Francine Prose begins her New York Times bestseller, Reading Like a Writer, with a question she’s often asked: Can creative writing be taught? Her answer: “A workshop can be useful. A good teacher can show you how to edit your work. The right class can form the basis of a community that will help and sustain you.” However, she says, “Like most—maybe all—writers, I learned to write by writing and, by example, by reading books.”
Prose has taught at Bard College, the New School, and other stops along the Hudson and beyond for 20 years. She suggests that while a love of language and a gift for storytelling cannot be taught, much of the craft of writing can be learned. In Reading Like a Writer, which comes out in paperback next month, she gives nine basic tools to help people become better readers and, through osmosis, better writers: close reading, words, sentences, paragraphs, narration, character, dialogue, details, and gesture. Neither a style guide nor a how-to manual, Prose’s book takes a different approach than the many books on writing currently flooding the market. It’s part instruction, part introduction to—and celebration of—the novelist’s own favorite books.

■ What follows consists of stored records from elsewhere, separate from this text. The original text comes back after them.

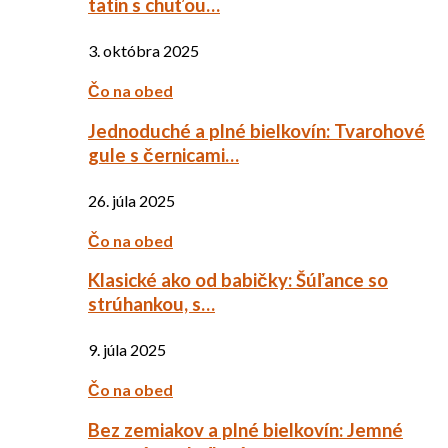
tatin s chuťou…
3. októbra 2025
Čo na obed
Jednoduché a plné bielkovín: Tvarohové
gule s černicami…
26. júla 2025
Čo na obed
Klasické ako od babičky: Šúľance so
strúhankou, s…
9. júla 2025
Čo na obed
Bez zemiakov a plné bielkovín: Jemné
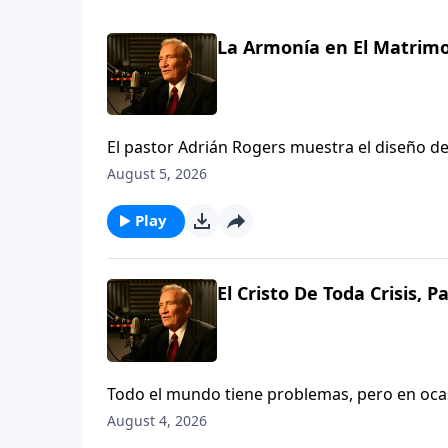
La Armonía en El Matrimo
El pastor Adrián Rogers muestra el diseño de
mujer, y cómo tener armonía en el hogar. A p
August 5, 2026
el matrimonio puede ser un dúo, no un duelo
Play
El Cristo De Toda Crisis, P
Todo el mundo tiene problemas, pero en ocas
tambaleándose, impotente, incluso desespera
August 4, 2026
en que Dios es suficiente ya sea para sacarle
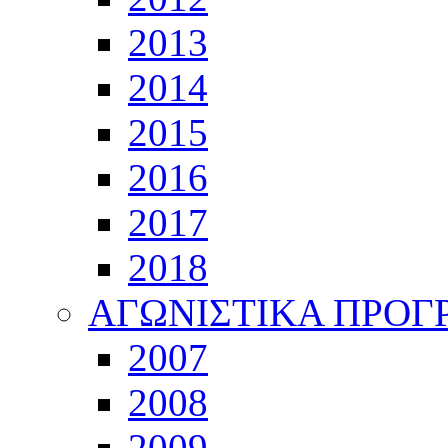
2013
2014
2015
2016
2017
2018
ΑΓΩΝΙΣΤΙΚΑ ΠΡΟ
2007
2008
2009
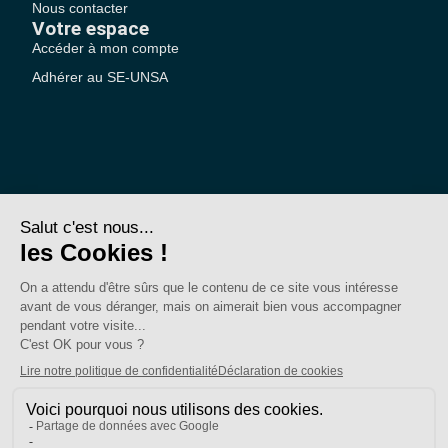
Nous contacter
Votre espace
Accéder à mon compte
Adhérer au SE-UNSA
SE-Unsa est un syndicat de l’UNSA
Site réalisé avec ❤️ par AKWO
Politique de confidentialité
Mentions légales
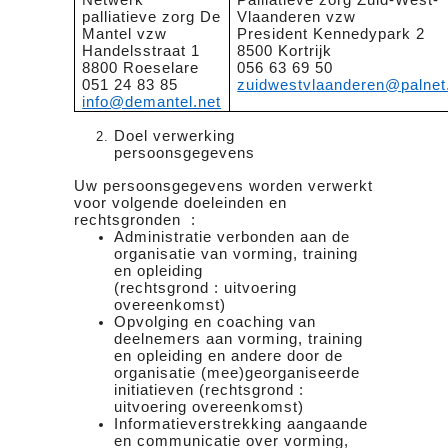
palliatieve zorg De
Vlaanderen vzw
Mantel vzw
President Kennedypark 2
Handelsstraat 1
8500 Kortrijk
8800 Roeselare
056 63 69 50
051 24 83 85
zuidwestvlaanderen@palnet
info@demantel.net
Doel verwerking
persoonsgegevens
Uw persoonsgegevens worden verwerkt
voor volgende doeleinden en
rechtsgronden :
Administratie verbonden aan de
organisatie van vorming, training
en opleiding
(rechtsgrond : uitvoering
overeenkomst)
Opvolging en coaching van
deelnemers aan vorming, training
en opleiding en andere door de
organisatie (mee)georganiseerde
initiatieven (rechtsgrond :
uitvoering overeenkomst)
Informatieverstrekking aangaande
en communicatie over vorming,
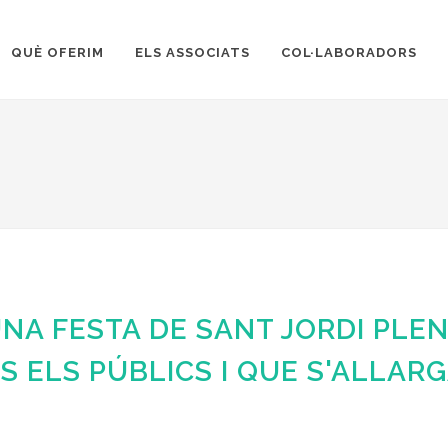
QUÈ OFERIM
ELS ASSOCIATS
COL·LABORADORS
UNA FESTA DE SANT JORDI PLE
TS ELS PÚBLICS I QUE S'ALLAR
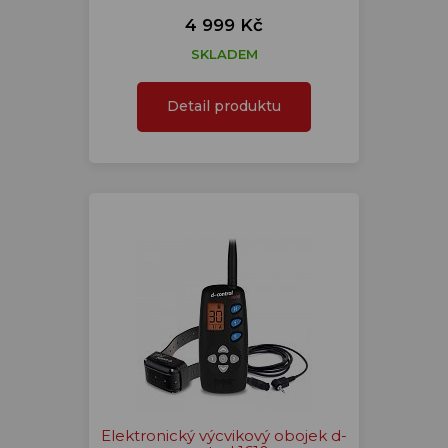
4 999 Kč
SKLADEM
Detail produktu
Elektronický výcvikový obojek d-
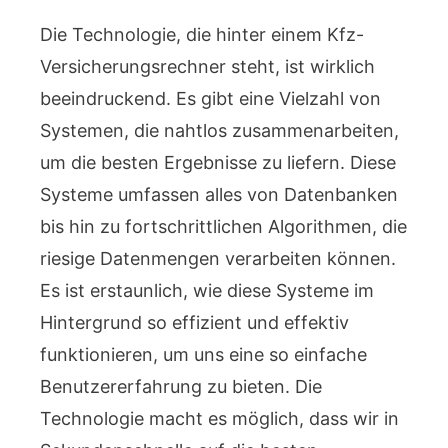
Die Technologie, die hinter einem Kfz-
Versicherungsrechner steht, ist wirklich
beeindruckend. Es gibt eine Vielzahl von
Systemen, die nahtlos zusammenarbeiten,
um die besten Ergebnisse zu liefern. Diese
Systeme umfassen alles von Datenbanken
bis hin zu fortschrittlichen Algorithmen, die
riesige Datenmengen verarbeiten können.
Es ist erstaunlich, wie diese Systeme im
Hintergrund so effizient und effektiv
funktionieren, um uns eine so einfache
Benutzererfahrung zu bieten. Die
Technologie macht es möglich, dass wir in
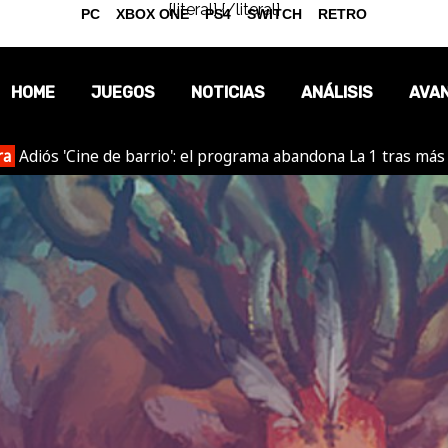
{literal}
{/literal}
PC
XBOX ONE
PS4
SWITCH
RETRO
HOME
JUEGOS
NOTICIAS
ANÁLISIS
AVA
ra
Adiós 'Cine de barrio': el programa abandona La 1 tras más
OPINIÓN
REPORTAJES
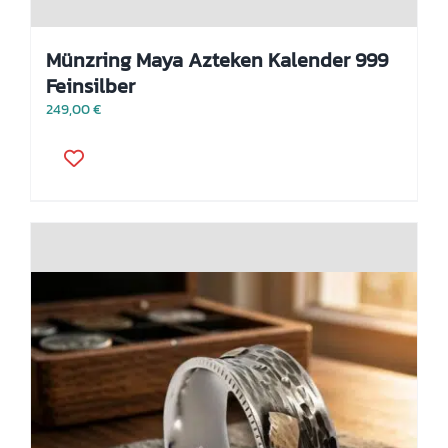
Münzring Maya Azteken Kalender 999
Feinsilber
249,00
€
Dieses
Produkt
weist
mehrere
Varianten
auf.
Die
Optionen
können
auf
der
Produktseite
gewählt
werden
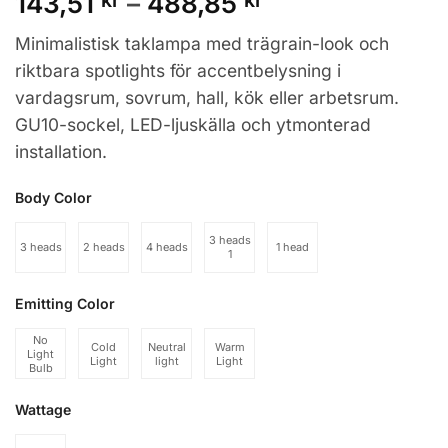
Prisintervall:
143,51
kr
–
488,85
kr
143,51 kr
Minimalistisk taklampa med trägrain-look och
till
riktbara spotlights för accentbelysning i
488,85 kr
vardagsrum, sovrum, hall, kök eller arbetsrum.
GU10-sockel, LED-ljuskälla och ytmonterad
installation.
Body Color
3 heads
3 heads
2 heads
4 heads
1 head
1
Emitting Color
No
Cold
Neutral
Warm
Light
Light
light
Light
Bulb
Wattage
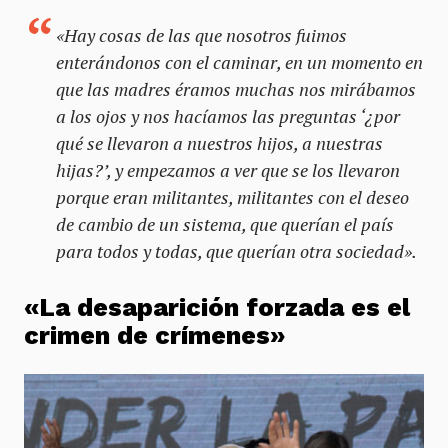
«Hay cosas de las que nosotros fuimos
enterándonos con el caminar, en un momento en
que las madres éramos muchas nos mirábamos
a los ojos y nos hacíamos las preguntas
‘¿por
qué se llevaron a nuestros hijos, a nuestras
hijas?’
, y empezamos a ver que se los llevaron
porque eran militantes, militantes con el deseo
de cambio de un sistema, que querían el país
para todos y todas, que querían otra sociedad».
«La desaparición forzada es el
crimen de crímenes»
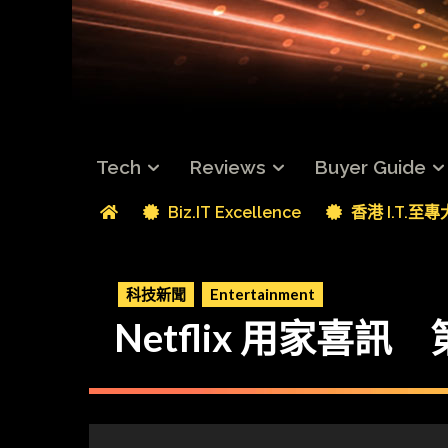
Tech
Reviews
Buyer Guide
Biz.IT Excellence
香港 I.T.至
科技新聞
Entertainment
Netflix 用家喜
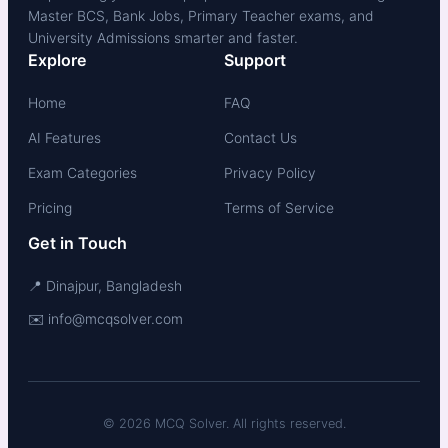
Master BCS, Bank Jobs, Primary Teacher exams, and
University Admissions smarter and faster.
Explore
Support
Home
FAQ
AI Features
Contact Us
Exam Categories
Privacy Policy
Pricing
Terms of Service
Get in Touch
📍 Dinajpur, Bangladesh
✉️ info@mcqsolver.com
© 2026 MCQ Solver. All rights reserved.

Prose argues that the best way to learn how to write is by reading well-written books. For anyone whose library needs a boost, the final chapter, “Books to Be Read Immediately,” is a useful four-page resource. Her varied roster of authors includes Charles Baxter (Believers: A Novella and Stories), Emily Bronte (Wuthering Heights), Denis Johnson (Jesus’ Son), and John Le Carre (A Perfect Spy). Prose reserves an entire chapter for the author whom she credits as having taught her the most about writing and teaching, Anton Chekhov. Describing her reaction to one of his stories, “A Woman’s Kingdom,” she makes a powerful argument for reading in general: “By the time I had finished the story, I felt that I had been challenged, not only in my more flippant statements about fiction but also in my most basic assumptions about life.”
Reading Like a Writer is for students of literature, for serious readers, and for published and aspiring writers of every ilk. The excerpts alone are stimulating. Prose stretches and pulls words, sentences, and paragraphs apart like warm taffy in her fingers. She directs us to contemplate “the crucial revelations in the spaces between words” of Katherine Mansfield; “the simple, declarative sentence” of Flannery O’Connor; “the plain, spare, even Spartan” approach to language of Alice Munro.
Seeded throughout the book are useful technical tips that will help writers craft more powerful compositions. Prose describes the paragraph, for example, as “a sort of literary respiration, with each paragraph as an extended—in some cases very extended—breath.” A rule of paragraph structure: “What appears at the start and end of a paragraph has greater weight than what appears in the middle.” She quotes various forms of that most basic structural element, as found in the writing of Paula Fox, Gabriel Marcia Marquez, and those masters of style and grammar, William Strunk and E.B. White.
Reading slowly and attentively, giving attention to every word, every sentence, and each paragraph break, requires stamina, concentration, and patience, writes Prose. She compares the experience to viewing a painting by Rembrandt or Velasquez, “not just far away but up close, too, in order to see the brush strokes.” The reward, she promises, is coming as close as humanly possible to the mind of the artist.
In magnifying snippets of classic texts, Prose directs our attention to something we already know: We are better people when we read. The only drawback to Prose’s book is that because her argument is so convincing, one might be tempted to set down her book in favor of the many books she quotes.